**Problems to solve**
1. According to the Pat Sansone biography, when did he join Wilco, and under what circumstances? Answer in one to three sentences.
2. From the Pat Sansone biography, extract the passage from "In 2004, Sansone" up to and including "Love in 2011.".
3. Write what comes next in the Pat Sansone biography, starting after its last sentence.

[begin Text to read]

Background information
- Born: Patrick Anthony Sansone June 21, 1969 (age 57) Meridian, Mississippi, U.S.
- Occupation: Musician
- Instruments: Guitar, keyboards, percussion, harpsichord

Signature

= Pat Sansone =

American musician

Patrick Anthony Sansone is a Grammy-nominated singer, songwriter, musician, and music producer. He is a member of Wilco, The Autumn Defense, and Mellotron Variations and has worked with Jonathan Wilson, Andrew Bird, Jamie Lidell, and others.

== Early life ==
Patrick Anthony Sansone was born in Meridian, Mississippi. He grew up in a musical family and began working in a recording studio at the age of 14. His father ran a concert venue in Meridian, MS. As a teenager, he was influenced by The Beatles, The Byrds, The Who, and especially Big Star among others. Sansone attended The University of Southern Mississippi, where he met Will Martin and Eddie Bo McRaney and formed the trio, Beagle Voyage. Later he played with Stretch Armstrong and then formed the band, Birdy.

== The Autumn Defense ==

Sansone's own project The Autumn Defense was formed in New Orleans in 1999 with friend John Stirratt of Wilco. The band has released five full-length albums: The Green Hour in 2000, Circles in 2003, the self-titled The Autumn Defense in 2006, Once Around in 2010, and "Fifth" in 2014.

== Wilco ==

In 2004, Sansone joined Wilco before a tour in support of their album A Ghost Is Born, following the departure of multi-instrumentalist Leroy Bach. On tour, Sansone plays guitar, keyboard, maracas, and several other instruments, as well as singing backup vocals. He was also involved in the writing and recording of Wilco's 2007 release Sky Blue Sky, 2009's Wilco, and The Whole Love in 2011.

[end Text to read]
[begin Extracted material]

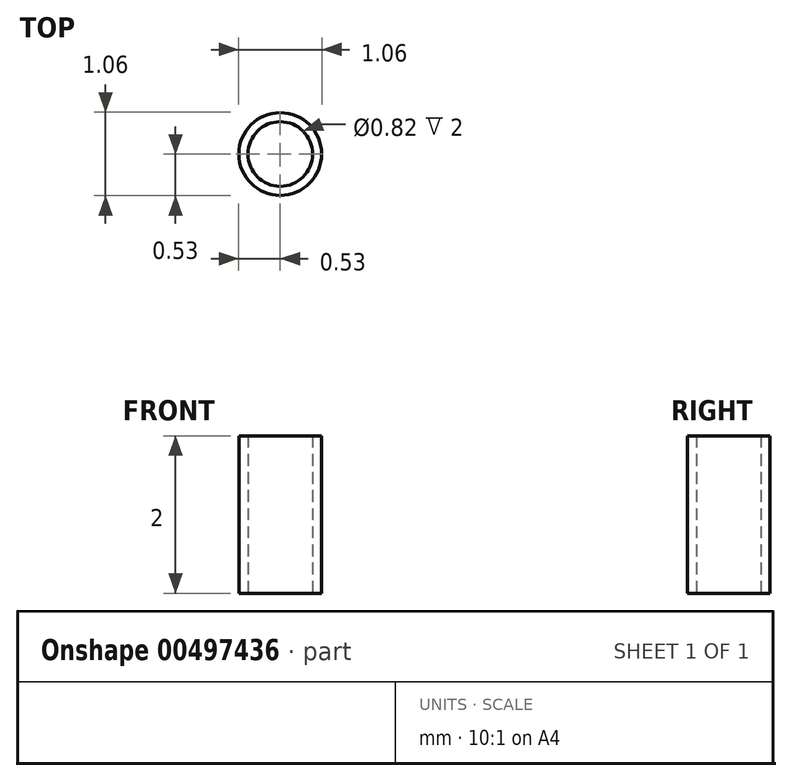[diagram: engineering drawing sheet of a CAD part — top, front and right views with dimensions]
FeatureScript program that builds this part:
annotation { "Feature Type Name" : "Feature", "Feature Type Description" : "" }
export const myFeature = defineFeature(function(context is Context, id is Id, definition is map)
    precondition{}
    {
        {
            var Q0;
            Q0=qCreatedBy(makeId("Top.planeOp"),FACE);
            var sketch = newSketch(context, id + "F0", { "sketchPlane" : qUnion([Q0])});
            skCircle(sketch, "E0", {"center": v(0, 0) * mm, "radius": 0.41 * mm});
            skCircle(sketch, "E1", {"center": v(0, 0) * mm, "radius": 0.53 * mm});
            skSolve(sketch);
        }
        {
            var Q0;
            Q0=makeQuery(id+"F0.imprint","IMPRINT",FACE,{"disambiguationData":[TD([[makeQuery(id+"F0.imprint","IMPRINT",EDGE,{"derivedFrom":sQuery(id+"F0.wireOp",EDGE,"E0")}),-1.0]])]});
            extrude(context, id + "F1", {"entities" : qUnion([Q0]), "depth" : 2 * mm});
        }
    });
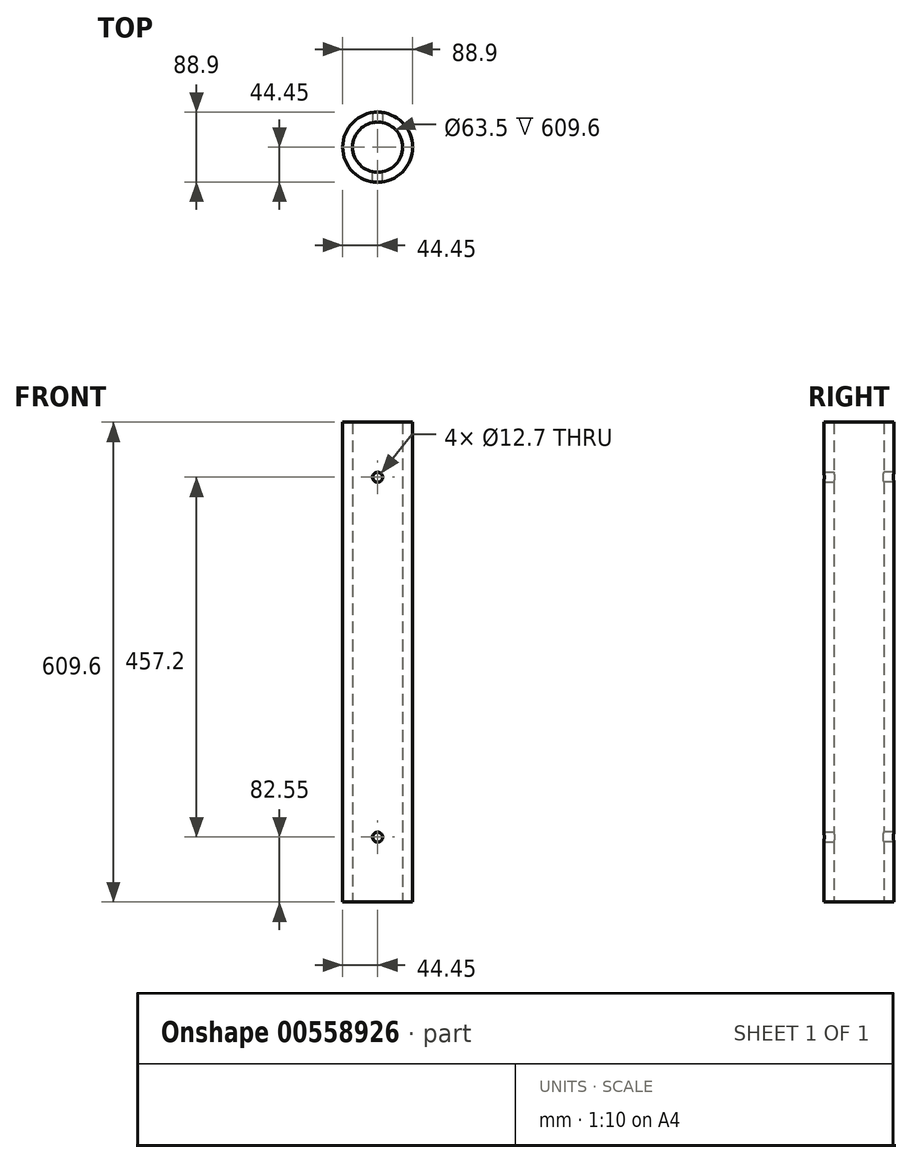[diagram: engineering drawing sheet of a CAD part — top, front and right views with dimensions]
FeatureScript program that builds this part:
annotation { "Feature Type Name" : "Feature", "Feature Type Description" : "" }
export const myFeature = defineFeature(function(context is Context, id is Id, definition is map)
    precondition{}
    {
        {
            var Q0;
            Q0=qCreatedBy(makeId("Top.planeOp"),FACE);
            var sketch = newSketch(context, id + "F0", { "sketchPlane" : qUnion([Q0])});
            skCircle(sketch, "E0", {"center": v(0, 0) * mm, "radius": 44.45 * mm});
            skCircle(sketch, "E1", {"center": v(0, 0) * mm, "radius": 31.75 * mm});
            skSolve(sketch);
        }
        {
            var Q0;
            Q0=makeQuery(id+"F0.imprint","IMPRINT",FACE,{"disambiguationData":[TD([[makeQuery(id+"F0.imprint","IMPRINT",EDGE,{"derivedFrom":sQuery(id+"F0.wireOp",EDGE,"E0")}),1.0]])]});
            extrude(context, id + "F1", {"entities" : qUnion([Q0]), "depth" : 609.6 * mm, "offsetDistance" : 25.4 * mm});
        }
        {
            var Q0;
            Q0=qCreatedBy(makeId("Front.planeOp"),FACE);
            var sketch = newSketch(context, id + "F2", { "sketchPlane" : qUnion([Q0])});
            skCircle(sketch, "E2", {"center": v(0, 539.75) * mm, "radius": 6.35 * mm});
            skCircle(sketch, "E3.0.1.0", {"center": v(0, 82.55) * mm, "radius": 6.35 * mm});
            skLineSegment(sketch, "E3.direction1", {"start": v(0, 539.75) * mm, "end": v(25.4, 539.75) * mm, "construction": true});
            skLineSegment(sketch, "E3.direction2", {"start": v(0, 539.75) * mm, "end": v(0, 82.55) * mm, "construction": true});
            skSolve(sketch);
        }
        {
            var Q0;
            Q0 = qSketchRegion(id + "F2", true);
            extrude(context, id + "F3", {"entities" : qUnion([Q0]), "operationType" : NewBodyOperationType.REMOVE, "endBound" : BoundingType.THROUGH_ALL, "depth" : 25.4 * mm, "offsetDistance" : 25.4 * mm});
        }
        {
            var Q0;
            Q0 = qSketchRegion(id + "F2", true);
            extrude(context, id + "F4", {"entities" : qUnion([Q0]), "operationType" : NewBodyOperationType.REMOVE, "endBound" : BoundingType.THROUGH_ALL, "oppositeDirection" : true, "depth" : 25.4 * mm, "offsetDistance" : 25.4 * mm});
        }
    });
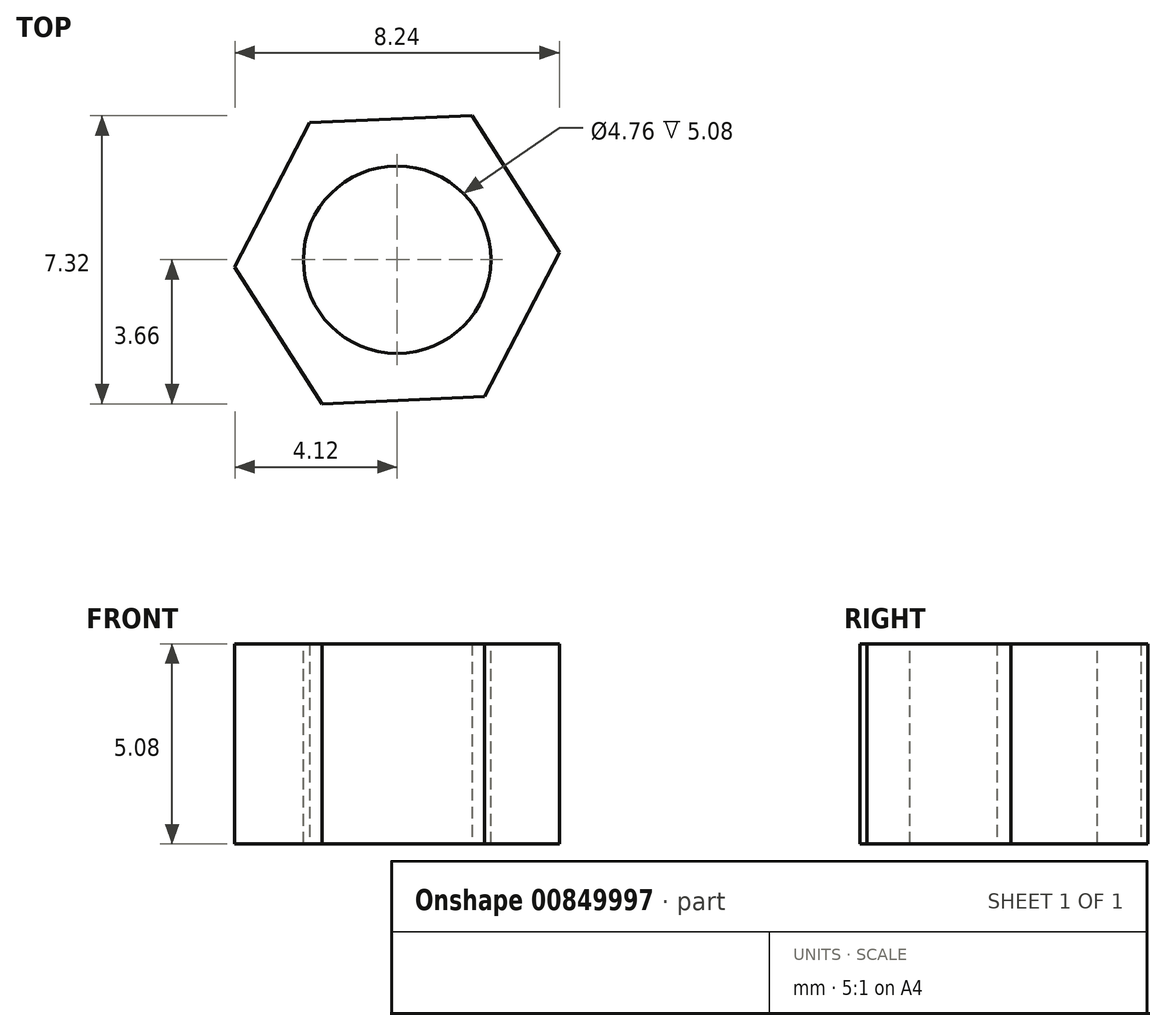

[end Extracted material]

**Expected responses**
1. Sansone joined Wilco in 2004, before a tour in support of their album A Ghost Is Born. He joined after multi-instrumentalist Leroy Bach left the band.

2.
In 2004, Sansone joined Wilco before a tour in support of their album A Ghost Is Born, following the departure of multi-instrumentalist Leroy Bach. On tour, Sansone plays guitar, keyboard, maracas, and several other instruments, as well as singing backup vocals. He was also involved in the writing and recording of Wilco's 2007 release Sky Blue Sky, 2009's Wilco, and The Whole Love in 2011.

3.
Pat Sansone received a co-production credit for his work on The Whole Love. He also received credit for arranging strings for the track "Black Moon".

== Other projects ==
Sansone has lived in New Orleans, Nashville, New York, and Chicago working as a producer and studio musician. He has contributed to albums by Joseph Arthur, Andrew Bird, Josh Rouse, Mavis Staples, Swan Dive, Jenifer Jackson, Ryan Adams, The Clientele, The Milk Carton Kids, Karen Elson, Jonathan Wilson and others.

In 2009, Sansone made a guest appearance on Dawes's album North Hills. In 2010 he appeared on the albums Familial by Radiohead drummer Phil Selway, Compass by Jamie Lidell, and You Are Not Alone by Mavis Staples.

In 2010, Sansone released a book of photography called 100 Polaroids. The book is a collection of Polaroid photographs taken with an SX-70 camera. Sansone began photographing with the SX-70 in 2006, and shot extensively over the next several years while traveling with Wilco and The Autumn Defense. The book is self-published by his own Sansonica Books. Prints of his works can be found at NAVA Contemporary and Citizen Parlor.

In 2011, Sansone produced the album "Korp Sole Roller" by Chicago-based artist Liam Hayes. The album was released in 2014 on the Japanese label After Hours, and then received a vinyl LP reissue in 2019 on the UK label Be With Records.

In April 2012, Sansone and Josh Shapera co-produced an EP, Weird Weather, for the Chicago-based band Future Monarchs. In 2014, Sansone and Shapera produced the album Deserters for Future Monarchs.

In 2013, Sansone contributed string arrangements for the album Fanfare by Jonathan Wilson.

In 2015, Sansone and Shapera produced the album Ocean of Birds for duo Max Hatt/Edda Glass.

In 2016, Sansone contributed acoustic guitar to the album "Rainbow Ends" by Emitt Rhodes

In 2017, Sansone and Fernando Perdomo co-produced the third album for artist Linda Perhacs, I'm A Harmony. A single was self-released in 2016 called "The Dancer" which features Sansone on Mellotron and backing vocals.

In 2018, Sansone mixed two singles for Nashville-based band Sun Seeker, "Night's Alright" and "Good Year." He produced a full-length album for Sun Seeker which is yet to be released.

Also in 2018, Sansone produced the album "Primetime Illusion" for Wisconsin-based songwriter Trapper Schoepp.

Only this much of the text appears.